ASSIGNED TASK 1 — According to the ASPIRE manual, why doesn't the warranty cover changes made to make the system louder, alter its sounds, or improve its sound from stock form?
ASSIGNED TASK 2 —
Answer these from the ASPIRE manual:
(a) How long is the warranty period?
(b) In what country is each module assembled and tested?
(c) What sound quality does the system's memory support?

TEXT SEGMENT —
Start of Block

MrRCSound ASPIRE Sound Generator for RC Aircraft

MrRCSound ASPIRE Sound Generator
for RC
Thank You!
Thank you for purchasing the MrRCSound ASPIRE electric aircraft sound generator. We have done extensive design work
and testing on the ASPIRE to ensure it is the most capable, powerful, RC aircraft sound unit on the market.
Each module is proudly assembled and tested by me and my staff in the United States.
Although I have done extensive testing on these units, they are electronics, and in rare cases even the best electronics may
fail. We believe that any failures are extremely rare, and have done everything we can to eliminate that possibility. If you
have problems with the components or workmanship within 30 days of purchase, please contact me for repair or
This product is warranted to the original purchaser to be free from defects in material and workmanship for a period of
30 days from the date of purchase. In the event of defect we will, at our option, repair or replace the defective product
with a new or reconditioned product, provided the product is returned beforehand postage prepaid to MrRCSound.
***This warranty does not cover damage cause by accident, crashes, dis-assembly, modification,
misuse, unapproved speakers, removal of speakers from enclosure, unapproved speaker
enclosures, unapproved components, over voltage, adjustments of
any presets other than the main volume control, or any other intentional changes to attempt to
make the system louder, change sounds, or improve sound from it's stock form. Such changes
can and WILL result in damage to speakers or electronic components.***
This warranty gives you specific legal rights. You may also have other rights which vary from state to state. Please
retain a copy of this warranty, your sales receipt, and date of purchase.
MrRCSound ASPIRE Instructions
We have made every effort to make the MrRCSound ASPIRE RC airplane sound system the most advanced, easiest to use,
and most versatile RC sound system on the market. The ASPIRE has the most advanced processor of any RC sound system
out there, coupled with a large amount of memory for CD quality 44k 16bit sound. We have endeavored to make the system
as easy to use as possible while giving advanced sound options that every RC enthusiast will enjoy.

End of Block

EXTRACTED ENTRIES —
Start of Block

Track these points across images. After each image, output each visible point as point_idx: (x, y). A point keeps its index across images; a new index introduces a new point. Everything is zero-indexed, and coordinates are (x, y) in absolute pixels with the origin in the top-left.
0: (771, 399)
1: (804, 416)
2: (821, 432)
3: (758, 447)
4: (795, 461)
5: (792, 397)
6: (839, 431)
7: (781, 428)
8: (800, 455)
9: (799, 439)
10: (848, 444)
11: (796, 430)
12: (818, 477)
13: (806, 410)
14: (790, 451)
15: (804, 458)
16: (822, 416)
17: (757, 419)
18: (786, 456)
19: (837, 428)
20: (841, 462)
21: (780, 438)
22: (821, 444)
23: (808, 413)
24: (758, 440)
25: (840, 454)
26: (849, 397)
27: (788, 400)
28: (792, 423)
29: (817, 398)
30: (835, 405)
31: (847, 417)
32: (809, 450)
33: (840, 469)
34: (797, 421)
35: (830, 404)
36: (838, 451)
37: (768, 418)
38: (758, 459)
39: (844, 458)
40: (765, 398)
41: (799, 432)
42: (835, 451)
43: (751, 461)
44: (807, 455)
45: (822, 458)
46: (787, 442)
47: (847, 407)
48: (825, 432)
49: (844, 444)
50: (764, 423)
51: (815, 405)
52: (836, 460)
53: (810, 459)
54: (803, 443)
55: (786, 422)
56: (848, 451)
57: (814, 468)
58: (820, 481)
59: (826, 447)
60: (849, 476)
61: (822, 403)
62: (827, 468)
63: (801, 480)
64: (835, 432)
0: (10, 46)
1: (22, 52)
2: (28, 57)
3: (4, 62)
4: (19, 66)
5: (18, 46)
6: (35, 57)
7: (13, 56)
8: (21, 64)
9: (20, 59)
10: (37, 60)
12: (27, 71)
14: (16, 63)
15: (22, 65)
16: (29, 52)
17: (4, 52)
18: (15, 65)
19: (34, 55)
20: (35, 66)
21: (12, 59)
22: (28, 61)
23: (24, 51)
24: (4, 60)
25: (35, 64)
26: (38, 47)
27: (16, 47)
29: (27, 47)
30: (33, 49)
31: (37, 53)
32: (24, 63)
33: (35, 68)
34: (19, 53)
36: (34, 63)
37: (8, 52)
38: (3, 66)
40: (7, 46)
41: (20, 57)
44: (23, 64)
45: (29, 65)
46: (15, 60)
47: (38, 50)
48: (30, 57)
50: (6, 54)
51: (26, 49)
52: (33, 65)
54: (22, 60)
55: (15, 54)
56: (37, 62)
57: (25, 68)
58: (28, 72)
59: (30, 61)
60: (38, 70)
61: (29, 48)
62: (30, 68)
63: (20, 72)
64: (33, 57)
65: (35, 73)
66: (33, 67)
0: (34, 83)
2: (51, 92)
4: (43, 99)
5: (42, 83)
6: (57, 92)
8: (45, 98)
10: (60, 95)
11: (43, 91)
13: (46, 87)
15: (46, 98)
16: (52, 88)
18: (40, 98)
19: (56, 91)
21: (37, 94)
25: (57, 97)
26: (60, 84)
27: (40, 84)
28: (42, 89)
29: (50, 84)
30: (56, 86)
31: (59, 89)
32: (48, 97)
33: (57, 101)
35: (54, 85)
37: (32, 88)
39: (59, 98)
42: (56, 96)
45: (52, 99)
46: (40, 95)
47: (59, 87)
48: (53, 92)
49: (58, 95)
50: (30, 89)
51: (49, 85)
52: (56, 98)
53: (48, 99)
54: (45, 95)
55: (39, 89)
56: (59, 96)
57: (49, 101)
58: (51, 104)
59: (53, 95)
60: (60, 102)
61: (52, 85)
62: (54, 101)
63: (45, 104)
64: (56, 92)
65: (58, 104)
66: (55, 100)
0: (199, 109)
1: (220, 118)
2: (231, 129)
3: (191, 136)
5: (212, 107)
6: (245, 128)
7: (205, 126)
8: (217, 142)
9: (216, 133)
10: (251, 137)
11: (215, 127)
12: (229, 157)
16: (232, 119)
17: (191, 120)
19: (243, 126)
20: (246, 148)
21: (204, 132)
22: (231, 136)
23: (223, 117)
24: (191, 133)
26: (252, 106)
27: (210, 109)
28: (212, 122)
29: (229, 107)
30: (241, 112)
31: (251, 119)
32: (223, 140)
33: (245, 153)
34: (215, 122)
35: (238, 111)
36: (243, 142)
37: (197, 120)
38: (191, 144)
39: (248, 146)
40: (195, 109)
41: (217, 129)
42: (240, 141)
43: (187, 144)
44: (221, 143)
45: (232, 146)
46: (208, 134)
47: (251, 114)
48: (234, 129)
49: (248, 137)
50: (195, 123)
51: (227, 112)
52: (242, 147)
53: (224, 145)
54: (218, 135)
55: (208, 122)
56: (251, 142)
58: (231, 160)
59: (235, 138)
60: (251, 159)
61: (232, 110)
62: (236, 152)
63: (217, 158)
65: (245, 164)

End of Block
Start of Block

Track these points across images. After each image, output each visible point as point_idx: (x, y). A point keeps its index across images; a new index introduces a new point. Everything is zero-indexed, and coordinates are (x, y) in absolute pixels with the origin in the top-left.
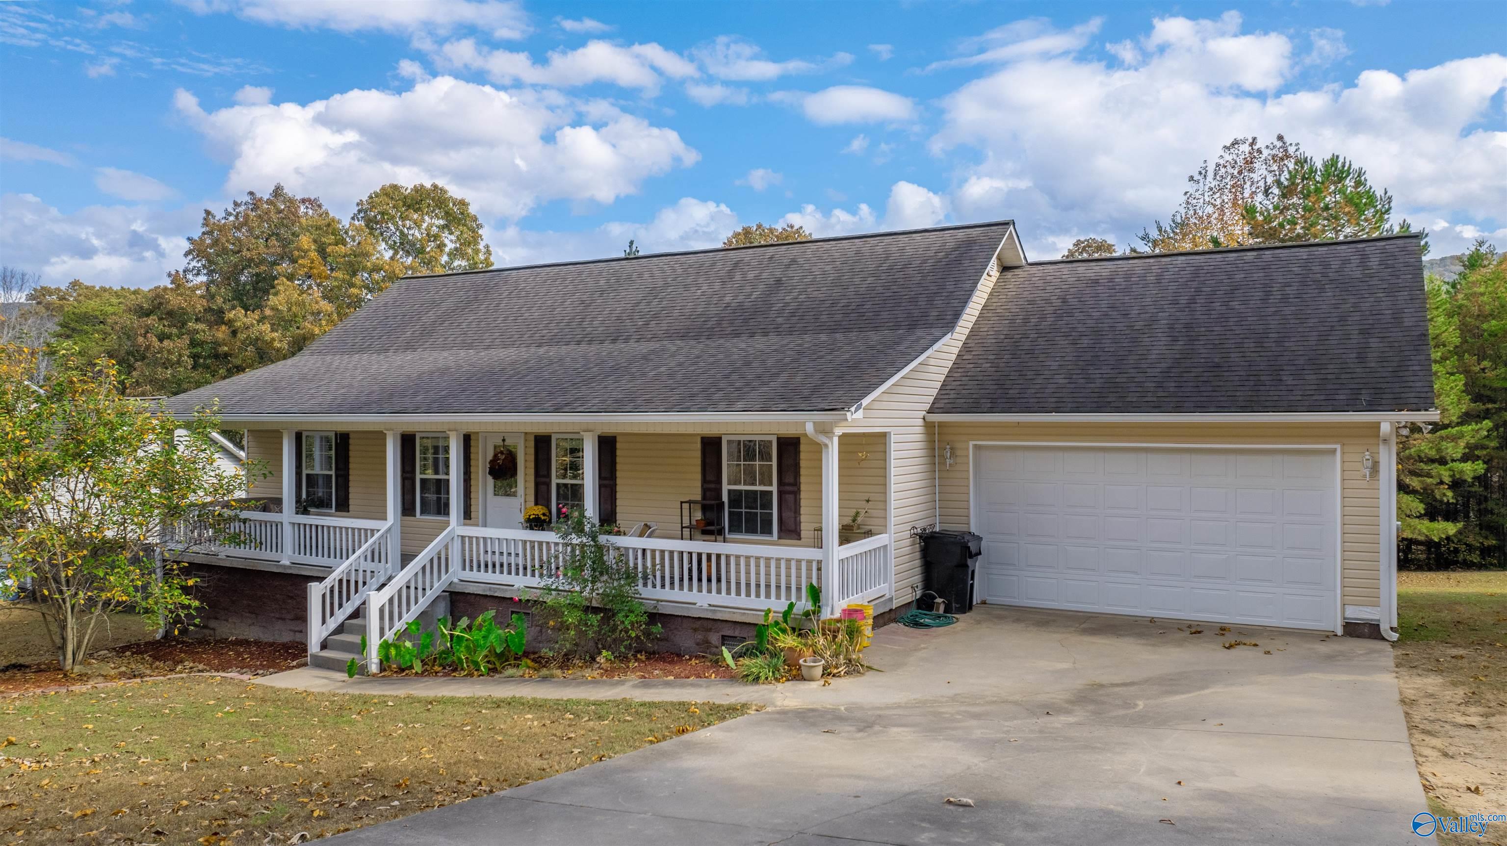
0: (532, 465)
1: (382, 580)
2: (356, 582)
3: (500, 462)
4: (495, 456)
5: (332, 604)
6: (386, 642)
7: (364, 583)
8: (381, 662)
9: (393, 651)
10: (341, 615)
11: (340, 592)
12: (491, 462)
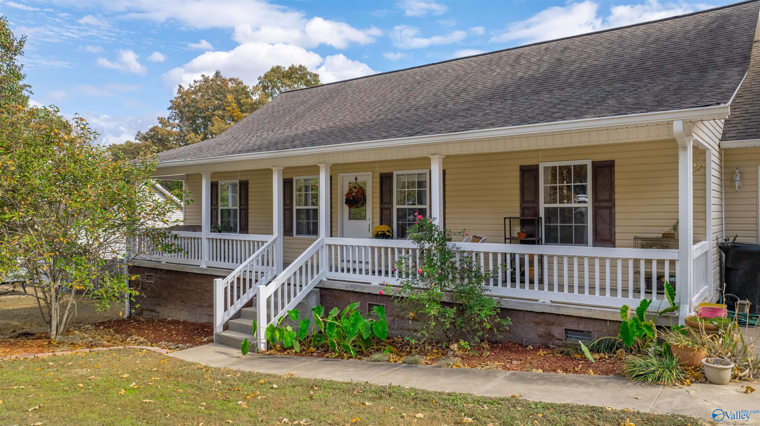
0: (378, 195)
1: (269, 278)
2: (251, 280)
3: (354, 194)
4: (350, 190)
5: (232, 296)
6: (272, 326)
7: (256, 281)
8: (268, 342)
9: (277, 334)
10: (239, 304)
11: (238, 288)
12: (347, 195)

End of Block
Start of Block

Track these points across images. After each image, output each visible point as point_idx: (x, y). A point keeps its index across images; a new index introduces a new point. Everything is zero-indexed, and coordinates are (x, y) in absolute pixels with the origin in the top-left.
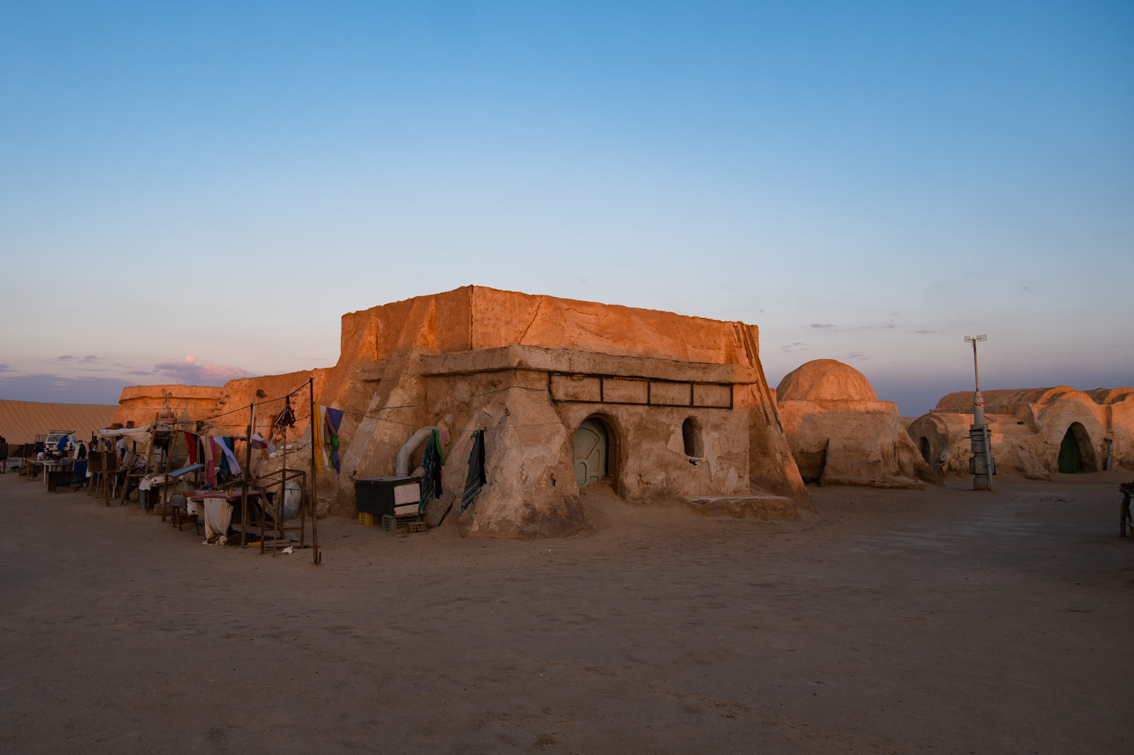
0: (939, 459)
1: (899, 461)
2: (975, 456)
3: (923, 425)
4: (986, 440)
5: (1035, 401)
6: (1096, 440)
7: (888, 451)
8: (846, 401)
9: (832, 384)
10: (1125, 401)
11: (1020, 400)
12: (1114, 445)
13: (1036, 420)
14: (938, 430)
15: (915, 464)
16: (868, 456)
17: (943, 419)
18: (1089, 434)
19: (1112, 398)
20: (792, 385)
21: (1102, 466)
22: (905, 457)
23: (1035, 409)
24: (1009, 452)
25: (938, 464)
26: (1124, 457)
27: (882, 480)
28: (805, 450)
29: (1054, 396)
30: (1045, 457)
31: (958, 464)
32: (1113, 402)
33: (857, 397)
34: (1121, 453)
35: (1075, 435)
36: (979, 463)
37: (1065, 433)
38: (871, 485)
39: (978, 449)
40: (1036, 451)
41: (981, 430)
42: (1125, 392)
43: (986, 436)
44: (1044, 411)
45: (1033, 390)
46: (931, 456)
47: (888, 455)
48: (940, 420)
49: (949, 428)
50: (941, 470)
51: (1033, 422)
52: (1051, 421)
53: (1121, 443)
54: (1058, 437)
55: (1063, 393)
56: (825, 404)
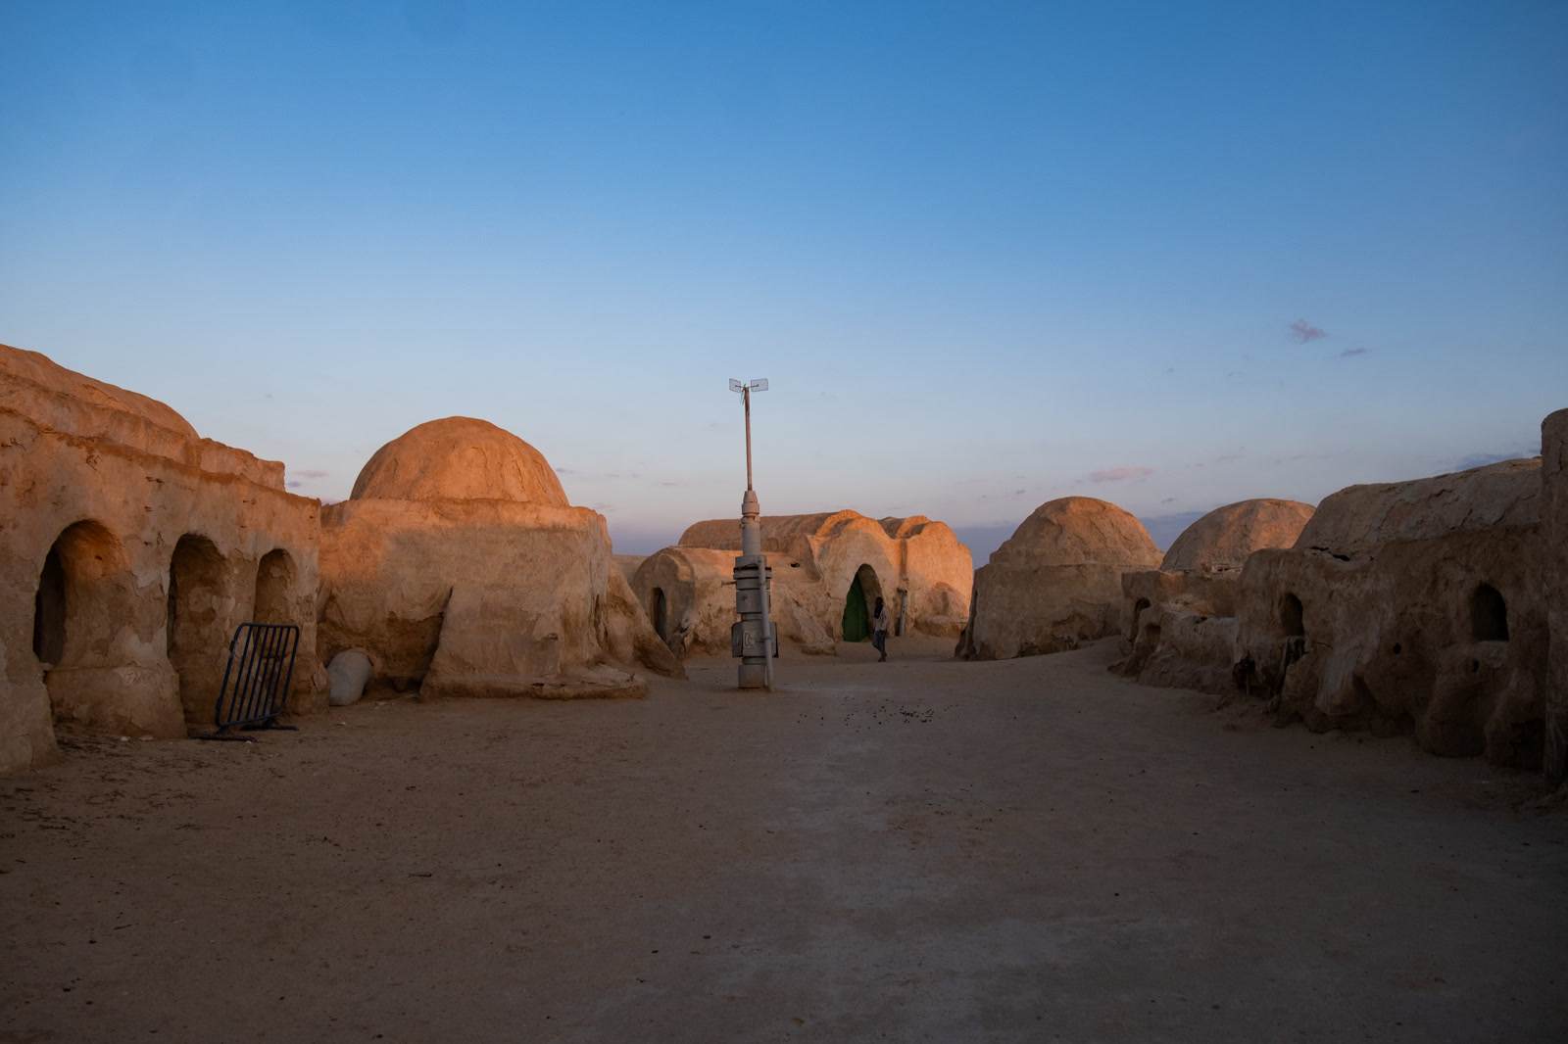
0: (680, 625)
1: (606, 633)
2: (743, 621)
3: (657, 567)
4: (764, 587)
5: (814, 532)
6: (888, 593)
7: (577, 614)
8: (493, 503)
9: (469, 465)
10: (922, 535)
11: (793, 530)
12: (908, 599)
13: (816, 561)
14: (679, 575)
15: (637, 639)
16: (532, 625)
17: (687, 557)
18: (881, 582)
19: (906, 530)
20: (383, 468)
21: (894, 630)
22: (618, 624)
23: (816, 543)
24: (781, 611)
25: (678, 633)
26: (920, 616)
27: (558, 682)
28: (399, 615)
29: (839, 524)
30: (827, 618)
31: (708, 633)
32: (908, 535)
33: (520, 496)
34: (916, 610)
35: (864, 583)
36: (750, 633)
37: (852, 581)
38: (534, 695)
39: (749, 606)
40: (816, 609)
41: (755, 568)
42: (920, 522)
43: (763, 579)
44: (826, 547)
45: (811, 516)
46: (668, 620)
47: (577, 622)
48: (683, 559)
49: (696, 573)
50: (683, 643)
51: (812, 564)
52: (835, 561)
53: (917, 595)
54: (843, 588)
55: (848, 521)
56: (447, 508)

End of Block

EXERCISE RESPONSE 1 — Such changes can and will damage the speakers or electronic components, so the warranty excludes damage from these intentional modifications.

EXERCISE RESPONSE 2 —
(a) 30 days from the date of purchase.
(b) The United States.
(c) CD quality 44k 16bit sound.